この五行には、病気を引き起こすもとと考えられていた「邪気」を払う力があ
ると信じられていました。しかも、鯉をとって食おうとする竜は、この五色が、
大嫌いだったそうです。ですから、竜は近づくことができず、鯉は五色の吹き
流しに守られ、五月の空を、さわやかな薫風にのり、悠々と泳いでいるのです。
最近は、黒に代わって緑や紫が使われていますが、黒と白では縁起が悪いから
ではなく、本来、黒でなくてはいけない理由があるわけです。そういえば、船
旅で別れを惜しむときに、五色のテープを使っていますが、もしかしたら、海
に棲むといわれていた竜から、身を守るためのセレモニーかもしれません。
 
しかし、最近は郊外に出ないと、悠々と泳ぐ鯉のぼりの姿を見かけなくなりま
した。端午の節句が、子どもの日と改められても、男の子の健やかな成長を願
う親心には、変わりはないと思うのですが。マンションや団地のベランダに小
さな鯉のぼりが泳いでいると、「やっているな!」とほほえましくなります。

○ ○ ○

▶ [課題 1]: 本文によると、最近は黒に代わってどんな色が使われていますか。

○ ○ ○

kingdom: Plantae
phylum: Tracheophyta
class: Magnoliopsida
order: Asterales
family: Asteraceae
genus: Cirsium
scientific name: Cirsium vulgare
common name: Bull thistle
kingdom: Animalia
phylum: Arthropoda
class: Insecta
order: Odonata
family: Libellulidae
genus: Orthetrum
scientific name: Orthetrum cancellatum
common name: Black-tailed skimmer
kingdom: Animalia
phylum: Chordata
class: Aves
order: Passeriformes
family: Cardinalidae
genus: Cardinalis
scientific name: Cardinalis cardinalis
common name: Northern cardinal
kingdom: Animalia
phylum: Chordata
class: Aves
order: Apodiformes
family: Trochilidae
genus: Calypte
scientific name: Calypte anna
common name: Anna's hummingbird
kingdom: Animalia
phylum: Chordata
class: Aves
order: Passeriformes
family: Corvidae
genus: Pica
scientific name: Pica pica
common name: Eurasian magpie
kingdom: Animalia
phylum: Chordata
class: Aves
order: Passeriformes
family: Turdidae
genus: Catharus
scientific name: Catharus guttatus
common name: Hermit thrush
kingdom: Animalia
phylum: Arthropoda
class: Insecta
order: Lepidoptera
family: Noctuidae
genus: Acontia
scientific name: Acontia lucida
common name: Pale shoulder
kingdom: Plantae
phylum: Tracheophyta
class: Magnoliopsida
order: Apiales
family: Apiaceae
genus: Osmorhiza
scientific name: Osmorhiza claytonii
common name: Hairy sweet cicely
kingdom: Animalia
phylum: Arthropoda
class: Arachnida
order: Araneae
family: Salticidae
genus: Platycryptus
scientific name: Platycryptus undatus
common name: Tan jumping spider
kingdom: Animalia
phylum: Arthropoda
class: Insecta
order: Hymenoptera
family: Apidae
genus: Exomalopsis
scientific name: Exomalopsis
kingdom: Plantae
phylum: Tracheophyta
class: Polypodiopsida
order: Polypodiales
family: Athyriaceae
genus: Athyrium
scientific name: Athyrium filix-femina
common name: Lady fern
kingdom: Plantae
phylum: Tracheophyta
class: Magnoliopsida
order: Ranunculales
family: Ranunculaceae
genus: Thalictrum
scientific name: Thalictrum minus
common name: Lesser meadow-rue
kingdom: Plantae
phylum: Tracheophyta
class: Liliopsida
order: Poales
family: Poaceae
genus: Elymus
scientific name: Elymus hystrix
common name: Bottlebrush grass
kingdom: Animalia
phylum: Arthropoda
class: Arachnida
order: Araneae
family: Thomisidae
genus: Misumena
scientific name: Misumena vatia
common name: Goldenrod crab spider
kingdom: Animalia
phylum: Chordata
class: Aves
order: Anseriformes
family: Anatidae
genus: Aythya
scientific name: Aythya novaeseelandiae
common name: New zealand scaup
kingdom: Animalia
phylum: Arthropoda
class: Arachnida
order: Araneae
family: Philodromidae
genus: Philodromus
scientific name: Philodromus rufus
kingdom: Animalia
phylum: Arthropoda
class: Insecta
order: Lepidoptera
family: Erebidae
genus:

○ ○ ○

▶ [課題 2]: 一覧の中の「family: Anatidae」を含む行から一覧の最後の行までを、両端の行も含めて一字一句変えずに書き写しなさい。

▶ [解答 1]: 緑や紫です。

▶ [解答 2]:
family: Anatidae
genus: Aythya
scientific name: Aythya novaeseelandiae
common name: New zealand scaup
kingdom: Animalia
phylum: Arthropoda
class: Arachnida
order: Araneae
family: Philodromidae
genus: Philodromus
scientific name: Philodromus rufus
kingdom: Animalia
phylum: Arthropoda
class: Insecta
order: Lepidoptera
family: Erebidae
genus:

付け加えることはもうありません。